| 20.05.09 :: Giuliano
Mendes | Sortimentos.com |
Se houve um setor da economia brasileira que não
foi afetado pela crise,
que teve início em setembro do ano passado,
foi o de franquia.
Em 2008, o setor faturou R$ 55 bilhões, 19,5%
a mais do que em 2007.
E neste ano o crescimento continua. Segundo a Associação
Brasileira
de Franchising (ABF), desde dezembro de 2008 houve
um aumento
de 25% no número geral de interessados em abrir
um negócio nos moldes
de franquia. Os dados foram apresentados na terça-feira
(19-05)
durante reunião-almoço no hotel Plaza
São Rafael, em Porto Alegre.
Para Adir Ribeiro, integrante do Grupo Cherto, que
realiza consultoria na área
de franchising, a estimativa para este ano é
crescer de 10% a 12% no volume
de franqueados. A explicação para esta
alta é retratada pelo diretor executivo
da Associação Brasileira de Franchising
(ABF), Ricardo Camargo. “No Brasil,
os setores afetados pela crise são o automobilístico,
financeiro e de construção civil,
que não têm uma representatividade no
mercado de franquias.
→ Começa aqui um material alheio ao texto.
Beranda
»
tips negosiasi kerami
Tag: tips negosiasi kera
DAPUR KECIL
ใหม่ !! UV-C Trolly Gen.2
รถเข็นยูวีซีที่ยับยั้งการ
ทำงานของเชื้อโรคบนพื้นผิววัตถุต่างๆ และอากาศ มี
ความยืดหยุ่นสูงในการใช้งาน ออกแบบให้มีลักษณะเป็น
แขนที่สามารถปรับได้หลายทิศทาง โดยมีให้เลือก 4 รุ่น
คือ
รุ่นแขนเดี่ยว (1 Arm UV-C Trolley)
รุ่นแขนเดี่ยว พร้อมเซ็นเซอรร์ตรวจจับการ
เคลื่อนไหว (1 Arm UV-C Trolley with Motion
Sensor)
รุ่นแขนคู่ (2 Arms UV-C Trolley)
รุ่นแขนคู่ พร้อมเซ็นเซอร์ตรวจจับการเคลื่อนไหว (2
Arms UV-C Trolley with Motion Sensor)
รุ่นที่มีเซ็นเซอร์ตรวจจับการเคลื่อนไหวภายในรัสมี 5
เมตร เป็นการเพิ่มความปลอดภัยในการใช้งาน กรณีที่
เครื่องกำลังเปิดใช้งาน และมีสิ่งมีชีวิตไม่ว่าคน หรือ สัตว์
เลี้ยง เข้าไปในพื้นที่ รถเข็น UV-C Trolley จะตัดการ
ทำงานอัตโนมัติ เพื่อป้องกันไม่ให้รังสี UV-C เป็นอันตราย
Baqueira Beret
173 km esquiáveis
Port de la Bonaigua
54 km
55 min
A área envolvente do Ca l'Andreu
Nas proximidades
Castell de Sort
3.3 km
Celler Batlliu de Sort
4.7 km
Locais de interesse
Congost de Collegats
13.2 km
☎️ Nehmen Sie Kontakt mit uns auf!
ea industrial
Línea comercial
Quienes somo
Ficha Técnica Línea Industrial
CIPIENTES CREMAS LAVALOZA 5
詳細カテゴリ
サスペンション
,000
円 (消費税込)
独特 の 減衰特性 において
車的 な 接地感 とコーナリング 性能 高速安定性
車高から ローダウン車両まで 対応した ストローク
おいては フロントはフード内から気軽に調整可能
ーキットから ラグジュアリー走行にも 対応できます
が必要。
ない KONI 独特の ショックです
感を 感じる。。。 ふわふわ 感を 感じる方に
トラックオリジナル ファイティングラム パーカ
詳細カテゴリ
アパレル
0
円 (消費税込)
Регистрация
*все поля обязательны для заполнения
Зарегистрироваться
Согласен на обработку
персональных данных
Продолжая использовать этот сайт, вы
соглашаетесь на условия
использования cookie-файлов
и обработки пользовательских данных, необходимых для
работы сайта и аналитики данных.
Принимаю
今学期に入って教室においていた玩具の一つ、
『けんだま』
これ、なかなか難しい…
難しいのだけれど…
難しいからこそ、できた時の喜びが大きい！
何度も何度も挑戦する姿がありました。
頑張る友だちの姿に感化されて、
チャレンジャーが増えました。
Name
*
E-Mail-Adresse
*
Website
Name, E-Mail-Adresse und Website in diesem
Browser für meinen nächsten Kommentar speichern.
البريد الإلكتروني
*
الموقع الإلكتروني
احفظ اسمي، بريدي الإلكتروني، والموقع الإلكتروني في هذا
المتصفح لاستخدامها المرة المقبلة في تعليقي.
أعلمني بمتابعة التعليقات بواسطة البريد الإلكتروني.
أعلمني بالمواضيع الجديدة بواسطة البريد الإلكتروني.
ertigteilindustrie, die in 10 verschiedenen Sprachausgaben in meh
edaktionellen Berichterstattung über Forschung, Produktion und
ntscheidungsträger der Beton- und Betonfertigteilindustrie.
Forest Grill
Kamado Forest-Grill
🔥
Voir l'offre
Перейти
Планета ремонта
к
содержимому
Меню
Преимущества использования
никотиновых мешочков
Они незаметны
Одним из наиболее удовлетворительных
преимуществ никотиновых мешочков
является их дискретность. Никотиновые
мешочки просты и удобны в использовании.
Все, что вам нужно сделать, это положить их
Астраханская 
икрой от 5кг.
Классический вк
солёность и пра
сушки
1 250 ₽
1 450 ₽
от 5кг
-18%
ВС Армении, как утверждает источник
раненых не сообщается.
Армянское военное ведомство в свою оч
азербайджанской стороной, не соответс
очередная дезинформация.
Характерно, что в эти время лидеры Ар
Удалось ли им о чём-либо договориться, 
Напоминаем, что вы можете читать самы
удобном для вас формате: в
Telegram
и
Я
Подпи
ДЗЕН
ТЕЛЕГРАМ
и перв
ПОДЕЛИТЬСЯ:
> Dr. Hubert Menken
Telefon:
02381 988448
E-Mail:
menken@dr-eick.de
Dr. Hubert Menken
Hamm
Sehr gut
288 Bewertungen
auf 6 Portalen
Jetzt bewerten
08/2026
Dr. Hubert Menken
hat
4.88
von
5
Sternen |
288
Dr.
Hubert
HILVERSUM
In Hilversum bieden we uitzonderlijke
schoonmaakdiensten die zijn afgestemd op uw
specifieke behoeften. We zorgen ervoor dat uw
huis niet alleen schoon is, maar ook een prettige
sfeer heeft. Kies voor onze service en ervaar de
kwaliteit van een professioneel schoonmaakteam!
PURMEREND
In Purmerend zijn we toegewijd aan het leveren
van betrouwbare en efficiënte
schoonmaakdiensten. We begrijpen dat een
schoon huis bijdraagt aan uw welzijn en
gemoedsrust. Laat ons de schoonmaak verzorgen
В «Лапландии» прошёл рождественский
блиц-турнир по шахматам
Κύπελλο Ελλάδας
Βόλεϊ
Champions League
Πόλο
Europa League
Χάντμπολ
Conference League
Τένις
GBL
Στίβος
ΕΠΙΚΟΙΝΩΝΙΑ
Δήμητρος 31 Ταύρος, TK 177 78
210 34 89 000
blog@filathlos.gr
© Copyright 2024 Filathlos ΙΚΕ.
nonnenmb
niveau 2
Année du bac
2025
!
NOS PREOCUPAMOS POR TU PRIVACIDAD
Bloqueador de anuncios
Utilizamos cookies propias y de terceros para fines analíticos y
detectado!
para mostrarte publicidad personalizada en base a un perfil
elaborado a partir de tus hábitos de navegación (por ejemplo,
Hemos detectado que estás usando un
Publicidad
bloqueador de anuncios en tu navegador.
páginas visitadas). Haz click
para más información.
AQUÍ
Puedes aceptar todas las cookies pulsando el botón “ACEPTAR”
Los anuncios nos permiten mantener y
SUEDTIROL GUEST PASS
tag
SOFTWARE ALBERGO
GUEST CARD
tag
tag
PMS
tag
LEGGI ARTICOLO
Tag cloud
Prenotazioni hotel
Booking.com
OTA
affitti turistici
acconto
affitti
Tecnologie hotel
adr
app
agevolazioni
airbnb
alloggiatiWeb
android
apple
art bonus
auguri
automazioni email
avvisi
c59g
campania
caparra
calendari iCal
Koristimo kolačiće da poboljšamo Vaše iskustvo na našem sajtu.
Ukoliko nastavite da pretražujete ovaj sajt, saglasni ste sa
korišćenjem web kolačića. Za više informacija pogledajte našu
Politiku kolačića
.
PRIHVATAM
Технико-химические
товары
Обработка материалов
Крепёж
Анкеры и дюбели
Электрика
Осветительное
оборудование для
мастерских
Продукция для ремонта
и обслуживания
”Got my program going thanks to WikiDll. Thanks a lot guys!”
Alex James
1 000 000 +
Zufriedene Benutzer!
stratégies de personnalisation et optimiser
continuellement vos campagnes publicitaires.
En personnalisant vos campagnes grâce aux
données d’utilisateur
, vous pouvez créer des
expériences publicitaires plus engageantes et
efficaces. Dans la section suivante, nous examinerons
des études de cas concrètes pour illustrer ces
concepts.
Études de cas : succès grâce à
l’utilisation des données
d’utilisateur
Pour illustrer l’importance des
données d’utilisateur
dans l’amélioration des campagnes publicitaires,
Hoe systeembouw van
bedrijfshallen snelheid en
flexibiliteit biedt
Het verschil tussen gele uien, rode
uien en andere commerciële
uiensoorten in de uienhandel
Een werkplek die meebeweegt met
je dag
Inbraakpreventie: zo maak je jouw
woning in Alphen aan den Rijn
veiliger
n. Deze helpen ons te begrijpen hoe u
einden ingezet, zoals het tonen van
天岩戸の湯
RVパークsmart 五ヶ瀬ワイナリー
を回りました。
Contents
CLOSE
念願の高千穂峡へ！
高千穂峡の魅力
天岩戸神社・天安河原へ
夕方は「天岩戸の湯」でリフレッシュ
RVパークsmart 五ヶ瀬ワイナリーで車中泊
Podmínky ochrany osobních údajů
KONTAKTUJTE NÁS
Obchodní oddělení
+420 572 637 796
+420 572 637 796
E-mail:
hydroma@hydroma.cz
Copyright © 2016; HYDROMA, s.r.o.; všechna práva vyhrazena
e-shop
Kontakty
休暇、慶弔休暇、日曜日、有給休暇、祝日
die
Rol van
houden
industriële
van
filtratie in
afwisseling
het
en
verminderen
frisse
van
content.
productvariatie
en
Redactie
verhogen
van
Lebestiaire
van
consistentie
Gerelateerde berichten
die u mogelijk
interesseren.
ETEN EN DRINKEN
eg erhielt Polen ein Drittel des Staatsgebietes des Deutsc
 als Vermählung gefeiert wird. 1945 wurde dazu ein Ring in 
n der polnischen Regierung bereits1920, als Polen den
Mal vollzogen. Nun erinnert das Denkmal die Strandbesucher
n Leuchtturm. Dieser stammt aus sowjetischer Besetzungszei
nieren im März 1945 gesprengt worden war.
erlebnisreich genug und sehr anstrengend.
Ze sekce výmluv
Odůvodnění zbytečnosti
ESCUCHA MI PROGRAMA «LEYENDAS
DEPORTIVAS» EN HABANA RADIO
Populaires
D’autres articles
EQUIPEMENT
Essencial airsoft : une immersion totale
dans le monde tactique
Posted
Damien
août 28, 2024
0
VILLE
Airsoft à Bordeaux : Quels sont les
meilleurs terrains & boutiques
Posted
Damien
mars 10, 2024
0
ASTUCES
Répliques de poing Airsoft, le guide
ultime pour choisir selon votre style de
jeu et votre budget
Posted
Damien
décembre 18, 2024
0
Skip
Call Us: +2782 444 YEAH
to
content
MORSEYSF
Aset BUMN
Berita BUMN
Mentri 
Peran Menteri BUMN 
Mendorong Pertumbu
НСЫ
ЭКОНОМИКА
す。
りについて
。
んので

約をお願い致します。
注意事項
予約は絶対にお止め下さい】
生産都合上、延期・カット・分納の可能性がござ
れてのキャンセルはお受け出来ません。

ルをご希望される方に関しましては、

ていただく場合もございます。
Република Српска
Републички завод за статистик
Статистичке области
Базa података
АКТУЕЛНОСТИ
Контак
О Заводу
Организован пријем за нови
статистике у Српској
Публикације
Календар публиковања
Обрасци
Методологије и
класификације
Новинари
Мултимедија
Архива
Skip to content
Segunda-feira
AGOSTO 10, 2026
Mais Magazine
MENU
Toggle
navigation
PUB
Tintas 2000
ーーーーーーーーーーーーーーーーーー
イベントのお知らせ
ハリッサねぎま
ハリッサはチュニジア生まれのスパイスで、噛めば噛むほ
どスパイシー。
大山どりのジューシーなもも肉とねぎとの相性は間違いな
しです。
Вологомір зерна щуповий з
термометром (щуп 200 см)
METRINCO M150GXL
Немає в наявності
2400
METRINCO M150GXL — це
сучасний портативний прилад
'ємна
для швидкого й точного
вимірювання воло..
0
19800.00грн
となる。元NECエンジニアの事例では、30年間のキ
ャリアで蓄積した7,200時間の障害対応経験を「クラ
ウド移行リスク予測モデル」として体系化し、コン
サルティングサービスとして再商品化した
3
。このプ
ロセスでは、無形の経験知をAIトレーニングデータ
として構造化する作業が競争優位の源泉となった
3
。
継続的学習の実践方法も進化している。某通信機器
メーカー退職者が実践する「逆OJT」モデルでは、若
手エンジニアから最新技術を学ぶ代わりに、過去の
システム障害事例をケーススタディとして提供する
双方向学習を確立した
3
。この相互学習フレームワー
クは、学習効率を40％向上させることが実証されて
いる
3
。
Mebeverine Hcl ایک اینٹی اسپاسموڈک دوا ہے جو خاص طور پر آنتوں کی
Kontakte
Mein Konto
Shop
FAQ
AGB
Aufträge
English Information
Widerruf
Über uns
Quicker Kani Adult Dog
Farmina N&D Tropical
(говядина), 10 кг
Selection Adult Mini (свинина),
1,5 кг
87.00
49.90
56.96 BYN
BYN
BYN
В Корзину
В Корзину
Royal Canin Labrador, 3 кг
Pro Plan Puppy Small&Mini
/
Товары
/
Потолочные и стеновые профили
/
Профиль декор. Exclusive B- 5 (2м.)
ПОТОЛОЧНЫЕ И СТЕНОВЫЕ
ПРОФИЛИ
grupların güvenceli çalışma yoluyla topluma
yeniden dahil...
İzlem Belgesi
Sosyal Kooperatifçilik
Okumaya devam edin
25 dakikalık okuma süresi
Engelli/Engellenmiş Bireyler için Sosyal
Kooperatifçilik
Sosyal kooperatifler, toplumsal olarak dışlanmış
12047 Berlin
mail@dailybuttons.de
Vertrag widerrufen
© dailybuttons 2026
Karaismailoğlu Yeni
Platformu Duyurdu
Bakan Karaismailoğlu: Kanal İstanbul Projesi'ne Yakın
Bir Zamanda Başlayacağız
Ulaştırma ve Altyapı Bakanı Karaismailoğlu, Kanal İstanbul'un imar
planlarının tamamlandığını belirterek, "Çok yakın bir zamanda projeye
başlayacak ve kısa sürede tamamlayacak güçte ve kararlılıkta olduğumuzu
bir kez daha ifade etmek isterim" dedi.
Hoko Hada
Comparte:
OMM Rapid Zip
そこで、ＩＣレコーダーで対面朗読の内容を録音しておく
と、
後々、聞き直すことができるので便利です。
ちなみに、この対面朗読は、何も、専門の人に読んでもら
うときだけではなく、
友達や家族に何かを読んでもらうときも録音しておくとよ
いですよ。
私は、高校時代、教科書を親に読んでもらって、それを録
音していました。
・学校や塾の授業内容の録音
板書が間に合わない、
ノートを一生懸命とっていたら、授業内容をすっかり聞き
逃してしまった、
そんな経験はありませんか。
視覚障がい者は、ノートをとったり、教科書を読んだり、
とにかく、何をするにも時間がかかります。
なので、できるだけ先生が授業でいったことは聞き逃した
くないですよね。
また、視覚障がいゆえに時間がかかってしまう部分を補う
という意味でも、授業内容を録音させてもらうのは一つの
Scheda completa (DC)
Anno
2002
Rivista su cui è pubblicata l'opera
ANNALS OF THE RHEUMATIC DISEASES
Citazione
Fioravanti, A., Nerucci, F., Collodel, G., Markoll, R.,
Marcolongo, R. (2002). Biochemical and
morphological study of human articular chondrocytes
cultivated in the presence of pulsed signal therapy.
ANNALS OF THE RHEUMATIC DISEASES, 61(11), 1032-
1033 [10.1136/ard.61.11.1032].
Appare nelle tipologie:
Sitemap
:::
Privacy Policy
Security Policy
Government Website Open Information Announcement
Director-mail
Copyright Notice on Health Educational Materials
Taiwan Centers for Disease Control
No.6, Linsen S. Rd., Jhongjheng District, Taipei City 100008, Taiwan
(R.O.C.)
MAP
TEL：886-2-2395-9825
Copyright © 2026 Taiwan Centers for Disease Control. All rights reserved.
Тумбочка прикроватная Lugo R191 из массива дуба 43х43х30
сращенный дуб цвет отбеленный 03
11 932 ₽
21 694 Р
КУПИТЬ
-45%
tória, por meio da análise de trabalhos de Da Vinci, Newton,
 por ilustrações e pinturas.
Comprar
Além disso,
três fatores contribuíram muito para
os números do ano passado: aumento real
do salário e da taxa de emprego e um novo público
consumidor,
que são as classes C e D”, justifica
Camargo.
Em 2009 a ABF estima um crescimento de 13%, já
considerando o fator crise.
O executivo acrescenta ainda que, historicamente,
quando o mercado sofre
com demissões, o setor de franquias acaba recebendo
muitos novos interessados.
“Ao perder o emprego, muitos profissionais optam
pelo negócio próprio e,
neste momento, o modelo de franquia leva muitas vantagens.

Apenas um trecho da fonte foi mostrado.